Being a runner often involves being handed blood samples and covid testing swabs from inside the room, in a sealed and wiped plastic bag, to then be placed in another plastic bag to send to the lab. The people inside and outside the cubicles ideally communicate through a walkie talkie, however as people are speaking in noisy environments and are wearing masks, it often means the walkie talkies are useless, meaning shouting and over the top hand gestures are commonplace. 

Another important job for the runners is to liaise with people such as specialist doctors i.e. ITU or medical teams, on the outside and communicate and document this to minimise the amount the cubicle door is open, to minimise the spread of harmful Covid-19 droplets.

Resuscitation

Speaking of Resuscitation, I wanted to cover the changes to CPR/Resuscitation guidelines brought in due to recent events.

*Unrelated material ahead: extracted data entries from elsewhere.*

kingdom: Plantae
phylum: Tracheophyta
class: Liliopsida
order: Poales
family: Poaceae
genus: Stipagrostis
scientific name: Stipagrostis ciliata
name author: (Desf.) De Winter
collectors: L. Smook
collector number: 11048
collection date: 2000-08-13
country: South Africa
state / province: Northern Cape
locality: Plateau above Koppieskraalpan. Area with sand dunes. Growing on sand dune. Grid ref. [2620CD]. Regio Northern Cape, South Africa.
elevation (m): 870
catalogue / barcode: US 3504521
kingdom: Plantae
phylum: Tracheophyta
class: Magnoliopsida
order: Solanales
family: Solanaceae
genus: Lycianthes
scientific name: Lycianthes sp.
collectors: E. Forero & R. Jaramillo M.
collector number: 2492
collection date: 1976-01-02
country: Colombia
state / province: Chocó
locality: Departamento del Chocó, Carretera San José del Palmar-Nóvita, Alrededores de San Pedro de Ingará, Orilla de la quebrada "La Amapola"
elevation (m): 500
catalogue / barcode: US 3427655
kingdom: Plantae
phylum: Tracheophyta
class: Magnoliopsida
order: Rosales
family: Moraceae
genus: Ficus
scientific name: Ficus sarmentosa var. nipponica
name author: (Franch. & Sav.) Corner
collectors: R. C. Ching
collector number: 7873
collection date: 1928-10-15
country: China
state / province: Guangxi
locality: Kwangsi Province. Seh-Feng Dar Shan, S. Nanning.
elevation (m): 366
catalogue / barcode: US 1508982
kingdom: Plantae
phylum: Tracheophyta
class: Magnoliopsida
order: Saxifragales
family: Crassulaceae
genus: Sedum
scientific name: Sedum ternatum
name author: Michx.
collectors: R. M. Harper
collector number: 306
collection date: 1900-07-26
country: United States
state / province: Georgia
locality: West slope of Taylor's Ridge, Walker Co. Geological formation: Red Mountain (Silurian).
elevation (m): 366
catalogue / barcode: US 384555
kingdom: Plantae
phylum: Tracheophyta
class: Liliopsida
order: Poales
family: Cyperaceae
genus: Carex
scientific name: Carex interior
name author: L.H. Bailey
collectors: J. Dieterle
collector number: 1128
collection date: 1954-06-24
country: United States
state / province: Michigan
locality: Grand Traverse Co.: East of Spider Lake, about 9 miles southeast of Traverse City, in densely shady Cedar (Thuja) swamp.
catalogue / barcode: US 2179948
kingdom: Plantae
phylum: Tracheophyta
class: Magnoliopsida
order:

The CPR guidelines may differ depending on independent trusts but Resuscitation Council (UK) guidelines state that it is unknown if CPR is an Aerosol Generating Procedure (AGP) but expert opinions have suggested it may be, and in the interest of protecting health care workers and medical staff it is advisable to treat chest compressions as if they are an AGP and wear appropriate PPE.

2222

In my induction week I am informed of cardiac arrest procedures. Normally a resuscitation/emergency 2222 call to the cardiac arrest/ crash team includes “(adult/Paediatric) cardiac arrest”. However now it is mandatory to state “COVID” amongst this information. This is so the responders can arrive in the correct PPE. I recieve an email later in the week stating level 3 PPE is the minimum requirements for all arrests. Another difference to note in my trust Resucitation guidance (name held) is that ward staff are not to use a bag-valve mask. Additionally, there is to be no use of stethoscopes in arrest situations. These changes, whilst necessary, poses questions about what to do for an ‘Out of Hospital Cardiac Arrest’. This will inevitably delay life saving CPR. I believe this will undoubtably have impacts across the entirety of health care for considerable time.